Using Risk Appetite vs. Risk Tolerance in Your Business
Your decision-making in every area of the business should be guided by the amount and type of risk you are willing to take. Let’s talk about how to use risk appetite and risk tolerance in your business.
Step 1: Figure Out Your Risk Boundaries
The whole point of risk appetite and risk tolerance is to identify the level of risk you’re willing to take on as you make strategic decisions, including forming your long-term business objectives and deciding which suppliers to work with.
This also depends on your overall risk attitude. For instance, if you’re a new business with limited investment funds, taking on a lot of financial risk may not be an option. Therefore, when assessing the risk of working with suppliers, you may want to ensure they don’t operate in politically unstable countries to reduce your risk.
Once you know the level of risk you can take on, you can put together a risk appetite framework.
Step 2: Set up a Risk Management Framework
A risk management framework details different metrics or levels of risk from low-risk to high and explains what each involves. You should outline what each section of the framework means. For instance, minimal risk may mean there is some risk involved, but it can be managed easily and does not reasonably pose a current or future threat to the business.
When you have a framework that works for you, you can begin to form risk appetite and tolerance statements.
Step 3: Make Risk Appetite and Risk Tolerance Statements
Risk statements define the level of risk you are willing to take on for each area of the business. You can create statements that outline the maximum risk level you can accept.
Outlining your risk appetite may involve separating your risk categories into areas such as financial risks, systematic risks, or procedural risks. You can then form risk appetite statements that detail acceptable behavior and outcomes, with certain defined risk levels for each category.
For example, you may decide that your business has a low appetite for supplier risk as risk exposure may affect manufacturing or efficiency in the supply chain and any additional controls will have a negative impact on the company.
Once you have identified the levels of risk within each risk category, it may be necessary to audit your risk appetite later down the line, perhaps in 3-6 months to make sure it’s still relevant.
Let’s take a look at an example of a risk appetite and tolerance statements for potential risk to a business’s reputation and a low appetite for risk:
- Risk category: Business reputation
- Risk level: Low appetite
- Risk appetite statement: There is very limited risk appetite for engaging in supplier relationships or business operations that risk reputational damage. Having an outstanding reputation is fundamental to the business since it contributes to customer loyalty, satisfaction, and profitability.
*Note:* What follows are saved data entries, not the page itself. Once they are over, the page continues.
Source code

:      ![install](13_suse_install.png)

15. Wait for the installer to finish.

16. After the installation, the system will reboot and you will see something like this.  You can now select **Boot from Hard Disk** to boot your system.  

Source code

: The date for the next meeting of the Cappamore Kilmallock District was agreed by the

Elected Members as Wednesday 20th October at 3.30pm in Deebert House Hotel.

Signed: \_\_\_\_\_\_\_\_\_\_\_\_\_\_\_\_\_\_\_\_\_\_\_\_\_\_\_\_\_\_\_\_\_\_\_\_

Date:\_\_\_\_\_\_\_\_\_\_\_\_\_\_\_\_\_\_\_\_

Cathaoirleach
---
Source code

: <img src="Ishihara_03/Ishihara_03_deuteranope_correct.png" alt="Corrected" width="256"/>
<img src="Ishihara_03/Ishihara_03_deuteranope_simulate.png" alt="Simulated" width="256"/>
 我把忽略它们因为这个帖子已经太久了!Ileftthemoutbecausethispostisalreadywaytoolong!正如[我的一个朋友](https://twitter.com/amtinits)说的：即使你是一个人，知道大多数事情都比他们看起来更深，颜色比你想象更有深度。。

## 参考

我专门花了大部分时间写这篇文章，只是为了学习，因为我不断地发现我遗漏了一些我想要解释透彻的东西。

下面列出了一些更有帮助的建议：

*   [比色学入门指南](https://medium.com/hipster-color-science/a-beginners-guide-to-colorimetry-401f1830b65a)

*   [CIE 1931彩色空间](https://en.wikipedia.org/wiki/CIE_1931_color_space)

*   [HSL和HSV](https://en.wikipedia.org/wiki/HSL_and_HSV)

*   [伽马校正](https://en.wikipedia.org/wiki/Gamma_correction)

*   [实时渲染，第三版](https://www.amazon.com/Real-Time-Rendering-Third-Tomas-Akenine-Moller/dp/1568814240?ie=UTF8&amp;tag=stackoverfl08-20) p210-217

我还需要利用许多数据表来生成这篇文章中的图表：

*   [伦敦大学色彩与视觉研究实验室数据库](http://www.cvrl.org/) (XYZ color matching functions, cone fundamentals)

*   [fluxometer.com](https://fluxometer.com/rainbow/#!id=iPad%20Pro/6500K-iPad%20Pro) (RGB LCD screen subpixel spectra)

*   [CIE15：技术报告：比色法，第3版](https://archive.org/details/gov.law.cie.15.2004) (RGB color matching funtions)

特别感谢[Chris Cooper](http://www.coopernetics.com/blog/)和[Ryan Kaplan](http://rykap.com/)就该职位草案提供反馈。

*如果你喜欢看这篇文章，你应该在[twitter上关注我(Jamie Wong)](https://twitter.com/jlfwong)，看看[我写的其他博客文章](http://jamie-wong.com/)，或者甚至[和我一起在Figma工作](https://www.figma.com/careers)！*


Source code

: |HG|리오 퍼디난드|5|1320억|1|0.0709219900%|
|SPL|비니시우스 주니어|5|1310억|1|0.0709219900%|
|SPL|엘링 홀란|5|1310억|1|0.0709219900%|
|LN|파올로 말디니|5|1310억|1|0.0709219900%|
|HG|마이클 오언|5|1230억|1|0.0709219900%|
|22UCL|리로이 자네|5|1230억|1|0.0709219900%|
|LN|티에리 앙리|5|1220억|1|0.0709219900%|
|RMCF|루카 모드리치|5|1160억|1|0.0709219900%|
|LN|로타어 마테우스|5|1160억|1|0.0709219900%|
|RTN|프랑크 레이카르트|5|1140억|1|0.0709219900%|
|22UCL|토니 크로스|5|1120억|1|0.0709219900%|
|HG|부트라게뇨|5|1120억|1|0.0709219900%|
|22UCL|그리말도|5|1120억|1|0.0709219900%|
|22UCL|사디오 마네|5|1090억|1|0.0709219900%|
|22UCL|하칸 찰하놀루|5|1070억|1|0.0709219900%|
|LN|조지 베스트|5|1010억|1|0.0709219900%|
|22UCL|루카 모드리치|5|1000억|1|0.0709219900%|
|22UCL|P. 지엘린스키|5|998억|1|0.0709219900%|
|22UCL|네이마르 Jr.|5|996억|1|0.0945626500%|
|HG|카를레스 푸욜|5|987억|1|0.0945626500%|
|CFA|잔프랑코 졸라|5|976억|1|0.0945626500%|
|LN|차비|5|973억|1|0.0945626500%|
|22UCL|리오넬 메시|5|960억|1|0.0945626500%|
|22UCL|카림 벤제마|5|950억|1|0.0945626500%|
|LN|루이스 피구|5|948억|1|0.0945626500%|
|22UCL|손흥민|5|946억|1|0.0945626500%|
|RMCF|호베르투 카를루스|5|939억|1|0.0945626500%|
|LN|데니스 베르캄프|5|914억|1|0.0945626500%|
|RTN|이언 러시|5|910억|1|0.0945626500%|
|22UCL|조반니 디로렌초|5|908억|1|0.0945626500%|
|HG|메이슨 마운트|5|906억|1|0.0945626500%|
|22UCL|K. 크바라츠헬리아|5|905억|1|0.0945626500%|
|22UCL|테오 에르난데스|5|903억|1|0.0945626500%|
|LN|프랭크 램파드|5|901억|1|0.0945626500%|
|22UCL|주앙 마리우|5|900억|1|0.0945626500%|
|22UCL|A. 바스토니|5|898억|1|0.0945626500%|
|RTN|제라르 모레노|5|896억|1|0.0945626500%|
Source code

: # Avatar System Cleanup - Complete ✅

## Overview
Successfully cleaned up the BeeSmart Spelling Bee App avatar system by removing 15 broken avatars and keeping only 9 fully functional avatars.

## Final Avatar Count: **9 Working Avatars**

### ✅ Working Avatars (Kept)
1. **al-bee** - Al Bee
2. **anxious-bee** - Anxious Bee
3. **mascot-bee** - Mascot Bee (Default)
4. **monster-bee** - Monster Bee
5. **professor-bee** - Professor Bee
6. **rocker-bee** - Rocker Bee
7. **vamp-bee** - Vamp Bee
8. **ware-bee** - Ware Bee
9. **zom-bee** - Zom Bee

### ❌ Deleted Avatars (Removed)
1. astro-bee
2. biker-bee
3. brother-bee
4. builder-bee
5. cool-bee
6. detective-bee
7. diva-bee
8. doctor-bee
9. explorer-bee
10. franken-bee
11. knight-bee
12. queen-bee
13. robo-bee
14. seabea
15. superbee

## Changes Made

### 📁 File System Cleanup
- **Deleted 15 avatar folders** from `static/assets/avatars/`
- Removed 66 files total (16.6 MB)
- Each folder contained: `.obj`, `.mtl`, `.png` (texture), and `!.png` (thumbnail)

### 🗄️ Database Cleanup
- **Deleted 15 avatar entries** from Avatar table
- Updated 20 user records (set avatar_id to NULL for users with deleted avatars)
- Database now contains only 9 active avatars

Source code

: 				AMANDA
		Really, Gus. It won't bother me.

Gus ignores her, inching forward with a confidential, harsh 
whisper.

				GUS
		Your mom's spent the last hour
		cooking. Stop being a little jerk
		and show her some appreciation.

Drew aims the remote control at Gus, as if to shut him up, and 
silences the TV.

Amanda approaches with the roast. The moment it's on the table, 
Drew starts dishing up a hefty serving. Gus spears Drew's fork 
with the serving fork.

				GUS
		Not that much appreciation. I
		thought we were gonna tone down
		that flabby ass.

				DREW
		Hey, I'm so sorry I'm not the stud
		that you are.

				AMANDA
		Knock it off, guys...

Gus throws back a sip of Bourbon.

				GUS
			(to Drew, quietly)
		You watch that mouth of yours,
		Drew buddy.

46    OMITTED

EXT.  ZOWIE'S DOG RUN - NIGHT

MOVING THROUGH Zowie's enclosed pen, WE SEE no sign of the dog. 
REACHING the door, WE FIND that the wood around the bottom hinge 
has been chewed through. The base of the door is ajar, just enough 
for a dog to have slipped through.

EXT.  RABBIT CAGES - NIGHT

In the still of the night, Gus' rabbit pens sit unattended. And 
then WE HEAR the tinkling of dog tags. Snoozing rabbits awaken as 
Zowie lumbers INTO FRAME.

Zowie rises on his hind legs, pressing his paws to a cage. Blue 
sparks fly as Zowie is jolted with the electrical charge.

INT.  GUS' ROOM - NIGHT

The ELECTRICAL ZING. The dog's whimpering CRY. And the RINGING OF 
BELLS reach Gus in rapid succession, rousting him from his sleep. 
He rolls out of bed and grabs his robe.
- Risk tolerance statement: The company cannot work with any suppliers, stakeholders or providers who are linked to politically exposed people or that are associated with negative media attention. We operate using a cautious approach to onboarding new business connections and undergo continued monitoring.
Step 4: Complete Risk Assessments
Risk assessments are used to gather information about suppliers, stakeholders, or manufacturers to work out how they operate, where they operate, who they are owned by, and other factors.
Once you conduct risk assessments as part of your onboarding or risk management processes, you will have an overall risk score for each supplier, vendor, or stakeholder. You can use your risk appetite and risk tolerance statements and framework to establish whether you can do business with a particular company depending on whether they align.
The risk assessment outcomes and your appetite and tolerance levels will affect what you decide to do next. You might decide not to continue working with a supplier or conducting ongoing monitoring checks.